Because the study design was based on early trials and approved before Rituxan (rituximab)—a monoclonal antibody that targets CD20 proteins on the surface of B-cells—became a standard of care, researchers hope to combine the vaccine with Rituxan to see if it will have an even greater benefit as a combination.

Schilsky also noted that personalized medicine does not always mean the best drug for the cancer, but also for the individual. A growing ability to choose treatments based on the patient’s side effects, lifestyle, and out-of-pocket cost has increased the individuality of cancer care. And improvements in quality of life over the years has been one of the “underappreciated advances in cancer care the past twenty years,” said Jennifer Obel, MD, at the quality of care press briefing at the annual meeting.

CURE

Schilsky says that in following with this year’s theme, ASCO has developed survivorship care plans that oncologists can complete for their patients that recommend how to deal with post-cancer issues. “Each person is unique in the survivorship phase of their illness in that people vary in their risk of cancer recurrence, risk of second primary tumors, risk of delayed side effects of treatment,” Schilsky told after the meeting.

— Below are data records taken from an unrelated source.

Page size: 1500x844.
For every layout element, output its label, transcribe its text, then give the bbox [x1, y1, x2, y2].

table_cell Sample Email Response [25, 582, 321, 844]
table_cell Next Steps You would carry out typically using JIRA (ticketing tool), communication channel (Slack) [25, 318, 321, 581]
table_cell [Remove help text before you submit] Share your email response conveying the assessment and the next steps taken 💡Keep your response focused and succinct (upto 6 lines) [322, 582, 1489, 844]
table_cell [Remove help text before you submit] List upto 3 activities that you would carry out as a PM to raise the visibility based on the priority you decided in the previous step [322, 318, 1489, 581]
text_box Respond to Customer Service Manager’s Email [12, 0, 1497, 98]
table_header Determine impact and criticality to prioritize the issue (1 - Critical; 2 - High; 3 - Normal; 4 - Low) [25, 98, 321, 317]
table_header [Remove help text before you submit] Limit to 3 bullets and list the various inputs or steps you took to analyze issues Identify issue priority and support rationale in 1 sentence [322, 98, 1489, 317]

Personalizing cancer care also has the opportunity to control the increasing cost of cancer care. Building on last year’s news that certain colorectal cancer treatments are most effective in patients whose tumors have the normal KRAS gene, ASCO issued a recommendation in January that all patients be tested for KRAS mutation status and drugs that inhibit the epidermal growth factor receptor not be used for mutated KRAS colorectal cancer. The recommendation is meant to save patient’s time and money, and avoid side effects of a treatment that would not be helpful.

Schilsky concluded in his ASCO presidential address with how personalized cancer care impacts more than just the individual patient. “By pooling our knowledge and resources, sharing our data, and practicing evidence-based, personalized care, we will do the very best for our patients, our profession, and the society in which we live.”